I used to love sammons mapping about 20 years ago, and kononen som for, back then, what used to be considered high-dimensionality. Projections get really fun 🙂

I think, we can not. PCA generates new features or we can say projections from the available set of features. It reduces the number of features, but the reduced feature set is not the subset of the original feature set.

Agreed.

Hi, Jason: Thanks for the tutorials, Always appreciate your work. Just wondering, using the same data set, is there any way we can compare the performance of dimensionality reduction between neural network-based deep Auto Encoder and the PCA. So, is it possible to do it here, or probably in another lesson next time? Thanks

Yes, prepare different inputs, fit models on them, the input that results in a model with the best performance is the most useful.

Hi Jason, Kindly do an example on PLS(Partial Least Square) in R or Python for Dimension Reduction.

Great suggestion, thanks!

A complementary resource for Principal Components Analysis, with a step-by-step explanation of the process:

https://www.neuraldesigner.com/blog/principal-components-analysis

Thanks for sharing.

And another one:

https://learnche.org/pid/latent-variable-modelling/principal-component-analysis/geometric-explanation-of-pca

Thanks for sharing.

Hi Jason,

I was taught about PCA with R and my understanding of PCA is that it helps finding about the correlation between input variables. There are libraries is R that helps at visually render the correlation between input variables. Example below:

But here in your post you don’t talk about the correlation of input variables and the possibility of representing the correlation of input variables in Python. Do you have a link or post about PCA and correlation of input variables in Python?

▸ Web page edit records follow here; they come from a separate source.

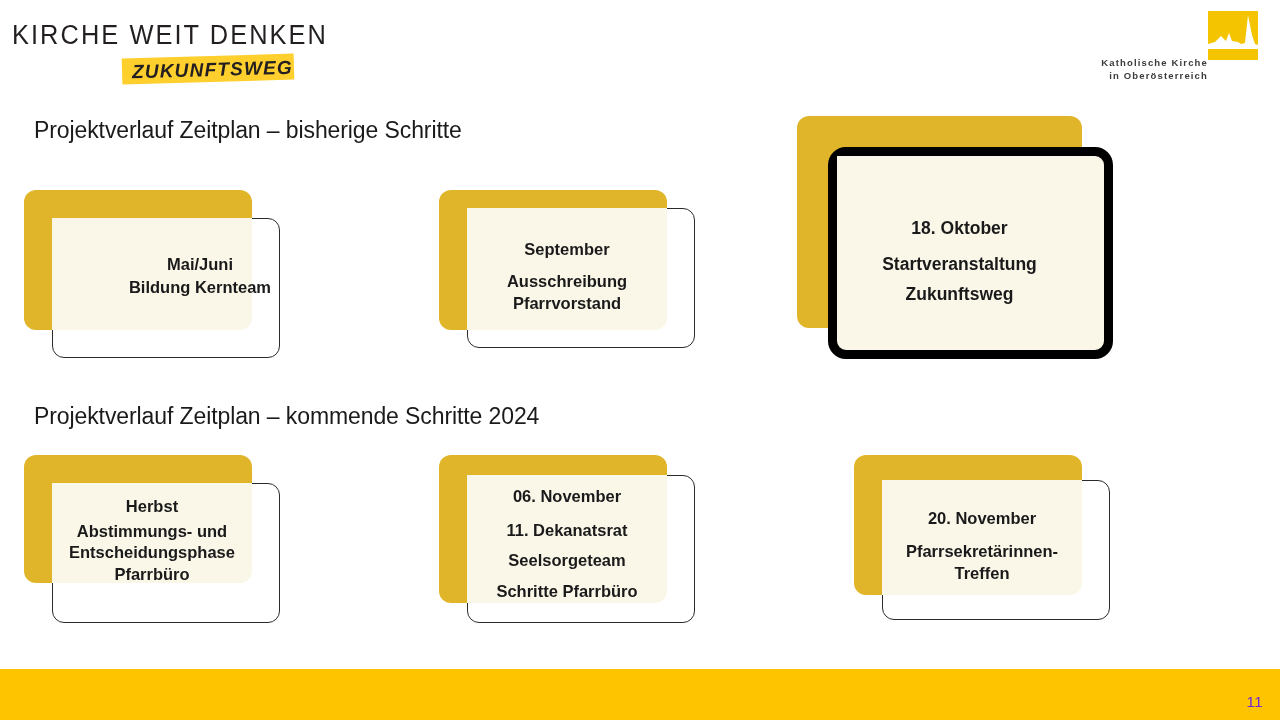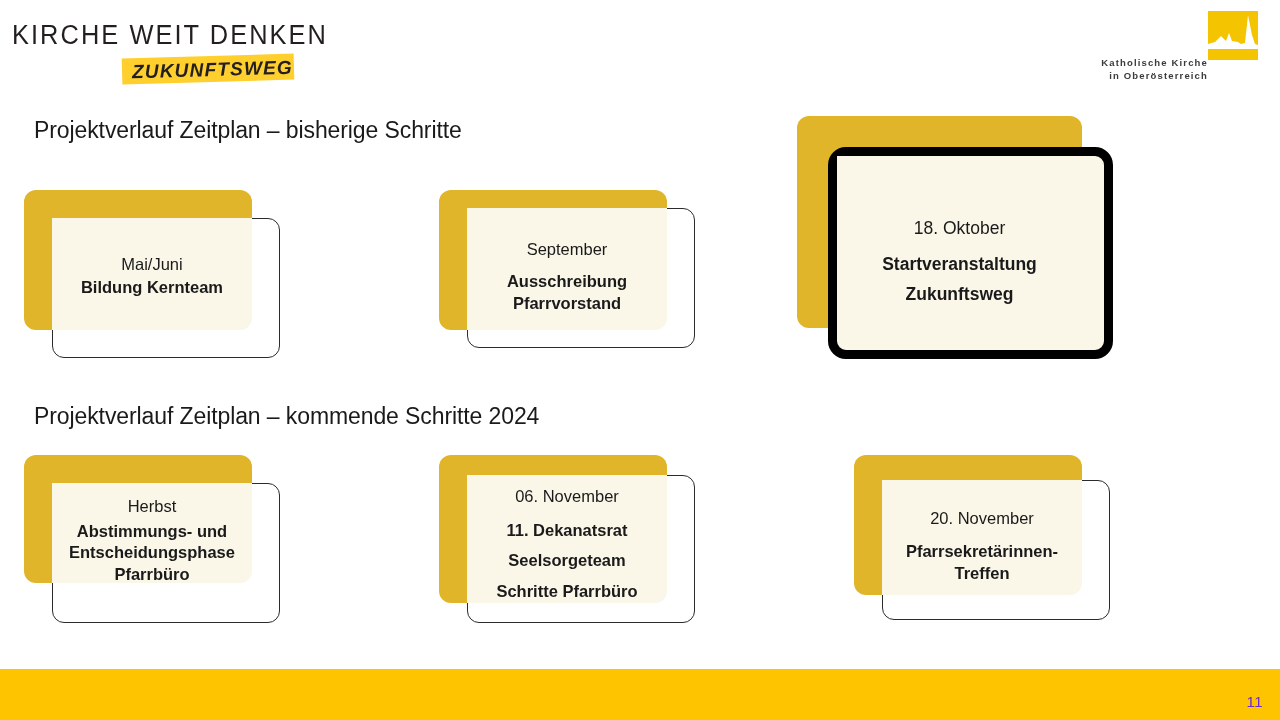--- a/index.html
+++ b/index.html
@@ -134,21 +134,21 @@
   }
   .card .txt {
     position: absolute;
     text-align: center;
     font-size: 16.5px;
     line-height: 1;
     color: #1a1a1a;
   }
   .card .txt .lead {
     display: block;
-    font-weight: 400;
+    font-weight: 700;
   }
   .card .txt .strong {
     display: block;
     font-weight: 700;
   }
 
   
   .card.highlight .front {
     border: 9px solid #000000;
     border-radius: 18px;
@@ -198,21 +198,21 @@
       <div>in Oberösterreich</div>
     </div>
   </div>
 
   <div class="heading row1">Projektverlauf Zeitplan – bisherige Schritte</div>
 
   <div class="card" style="left:24px; top:190px; width:256px; height:168px;">
     <div class="back" style="left:0; top:0; width:228px; height:140px;"></div>
     <div class="front" style="left:28px; top:28px; width:228px; height:140px;"></div>
     <div class="cream" style="left:28px; top:28px; width:200px; height:112px;"></div>
-    <div class="txt" style="left:28px; top:66px; width:200px;">
+    <div class="txt" style="left:28px; top:66px; width:200px;padding-left:48px;">
       <span class="lead">Mai/Juni</span>
       <span class="strong" style="margin-top:6px;">Bildung Kernteam</span>
     </div>
   </div>
 
   <div class="card" style="left:439px; top:190px; width:256px; height:168px;">
     <div class="back" style="left:0; top:0; width:228px; height:140px;"></div>
     <div class="front" style="left:28px; top:18px; width:228px; height:140px;"></div>
     <div class="cream" style="left:28px; top:18px; width:200px; height:122px;"></div>
     <div class="txt" style="left:28px; top:51px; width:200px;">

Thanks for all your knowledge you are sharing.

Dominique

PCA removes the linear dependence between input variables.

Yes, this may help:

https://machinelearningmastery.com/calculate-principal-component-analysis-scratch-python/

One of the main interest of filtering methods (like PCA) is to act without any further classification.

Instead of this greedy method, (1) compute cumulative variance other PCs, (2) choose a threshold to keep 80/90/95% of this and (3) select the corresponding PCs.

Then transform your data and check accuracy.

It’s much fastest and less consuming!

Great tip!

Dear Dr Jason,

Will you be covering Independent Component Analysis (‘ICA’) in a future blog. ICA can be used to separate signals for example separating many voice signals into separate components. ICA is even used in image processing to separate annoyances such as reflections from a picture – eg, you have a window reflecting light as opposed to the image behind the window.

Thank you,

Anthony of Sydney

Thanks for the suggestion. No plans yet, but I will add it to the growing list.

Sir when i run the above code it gives me error as

cross_val_score() got an unexpected keyword argument ‘error_score’

Sorry to hear that, perhaps update your libraries like scikit-learn.

Sir which algorithm for feature selection is best among PCA LDA AND RFE

This is a common question that I answer here:

https://machinelearningmastery.com/faq/single-faq/what-feature-selection-method-should-i-use

a great article so far!

I am from Bangladesh, follow your blog-post from last year.

Can you share any idea about how can I apply Segmented-PCA(SPCA) or Folded(FPCA) in python

Thanks for the suggestion, I may write about these topics in the future.

Sir please can you provide example in which feature selection or augmentation technique is applied after optimized prediction model.,

What do you mean exactly? Perhaps you can elaborate?